**Record set:**
*** Begin section ***
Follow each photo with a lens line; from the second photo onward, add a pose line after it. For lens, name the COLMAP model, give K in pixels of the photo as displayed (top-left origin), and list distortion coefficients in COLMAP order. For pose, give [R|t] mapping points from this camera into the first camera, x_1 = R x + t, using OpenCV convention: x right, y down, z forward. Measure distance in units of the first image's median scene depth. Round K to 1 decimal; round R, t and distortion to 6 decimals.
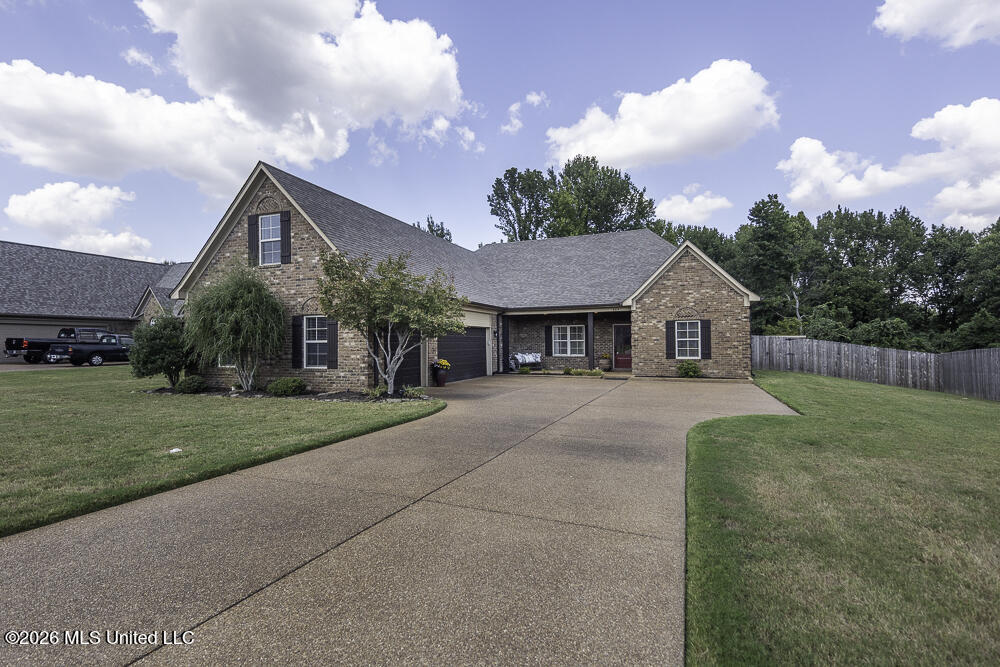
lens RADIAL K [[487.4, 0, 520.3], [0, 487.4, 342.7], [0, 0, 1]] dist [0.039652, -0.010039]
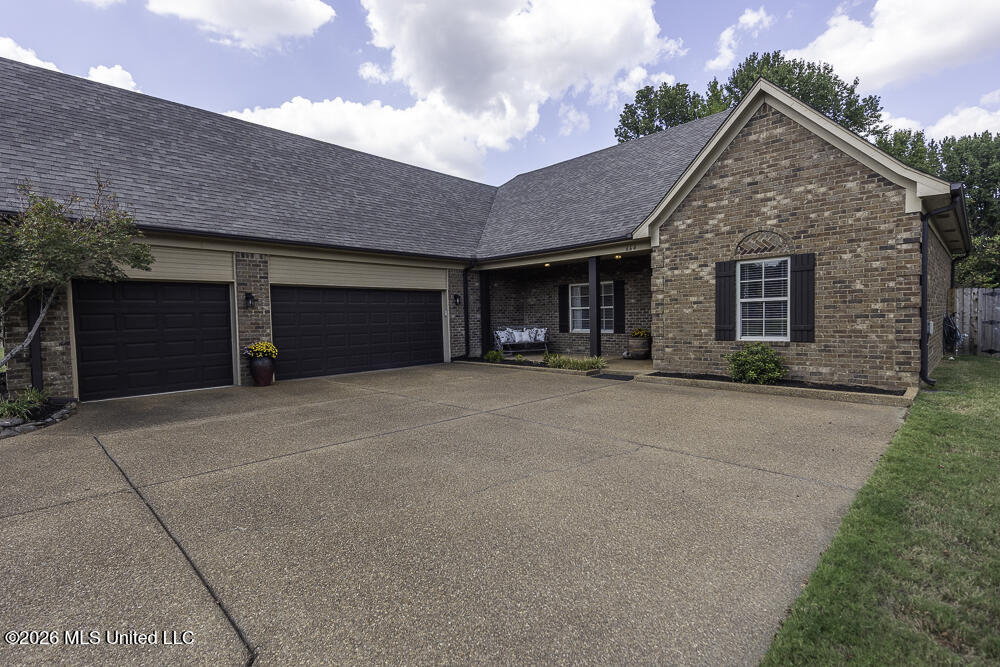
lens RADIAL K [[487.4, 0, 514.4], [0, 487.4, 342.7], [0, 0, 1]] dist [0.039652, -0.010039]
pose [[0.911662, 0.011122, -0.410790, 0.265140], [0.013107, 0.998338, 0.056117, 0.004177], [0.410731, -0.056545, 0.910001, 0.390781]]
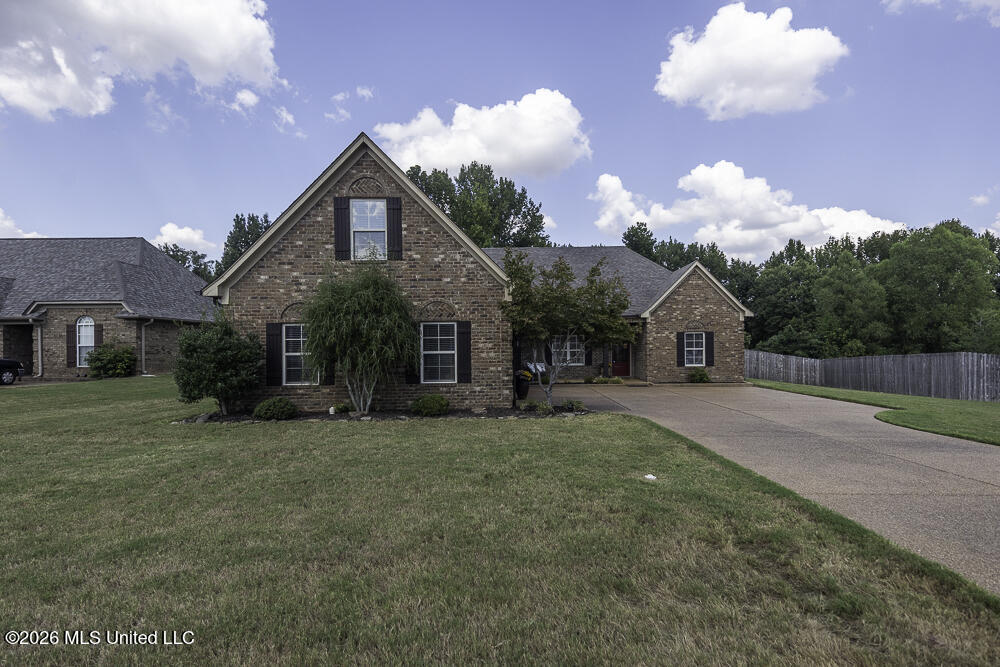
lens RADIAL K [[487.4, 0, 539.6], [0, 487.4, 355.7], [0, 0, 1]] dist [0.039652, -0.010039]
pose [[0.925495, -0.006491, 0.378705, -0.343378], [0.003226, 0.999952, 0.009256, -0.002152], [-0.378746, -0.007344, 0.925471, 0.077836]]
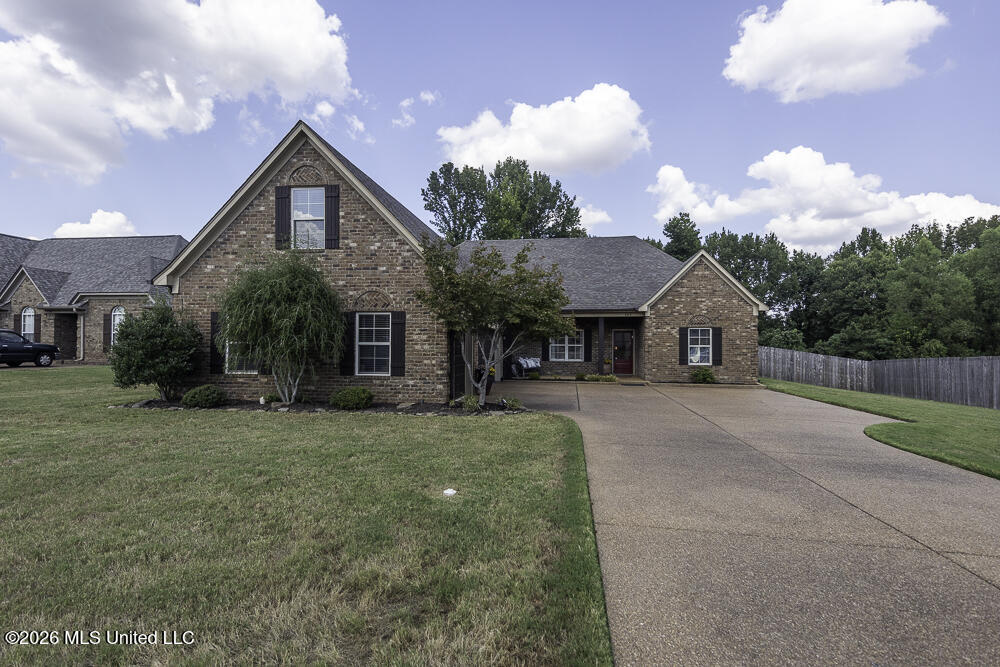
lens RADIAL K [[487.4, 0, 521.3], [0, 487.4, 344.2], [0, 0, 1]] dist [0.039652, -0.010039]
pose [[0.971774, 0.015178, 0.235424, -0.218091], [-0.014664, 0.999885, -0.003935, -0.000882], [-0.235457, 0.000371, 0.971885, 0.075555]]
*** End section ***
**Assigned task:**
Copy the records above word for word, leaving out the pictures.

**Output below:**
Follow each photo with a lens line; from the second photo onward, add a pose line after it. For lens, name the COLMAP model, give K in pixels of the photo as displayed (top-left origin), and list distortion coefficients in COLMAP order. For pose, give [R|t] mapping points from this camera into the first camera, x_1 = R x + t, using OpenCV convention: x right, y down, z forward. Measure distance in units of the first image's median scene depth. Round K to 1 decimal; round R, t and distortion to 6 decimals.
lens RADIAL K [[487.4, 0, 520.3], [0, 487.4, 342.7], [0, 0, 1]] dist [0.039652, -0.010039]
lens RADIAL K [[487.4, 0, 514.4], [0, 487.4, 342.7], [0, 0, 1]] dist [0.039652, -0.010039]
pose [[0.911662, 0.011122, -0.410790, 0.265140], [0.013107, 0.998338, 0.056117, 0.004177], [0.410731, -0.056545, 0.910001, 0.390781]]
lens RADIAL K [[487.4, 0, 539.6], [0, 487.4, 355.7], [0, 0, 1]] dist [0.039652, -0.010039]
pose [[0.925495, -0.006491, 0.378705, -0.343378], [0.003226, 0.999952, 0.009256, -0.002152], [-0.378746, -0.007344, 0.925471, 0.077836]]
lens RADIAL K [[487.4, 0, 521.3], [0, 487.4, 344.2], [0, 0, 1]] dist [0.039652, -0.010039]
pose [[0.971774, 0.015178, 0.235424, -0.218091], [-0.014664, 0.999885, -0.003935, -0.000882], [-0.235457, 0.000371, 0.971885, 0.075555]]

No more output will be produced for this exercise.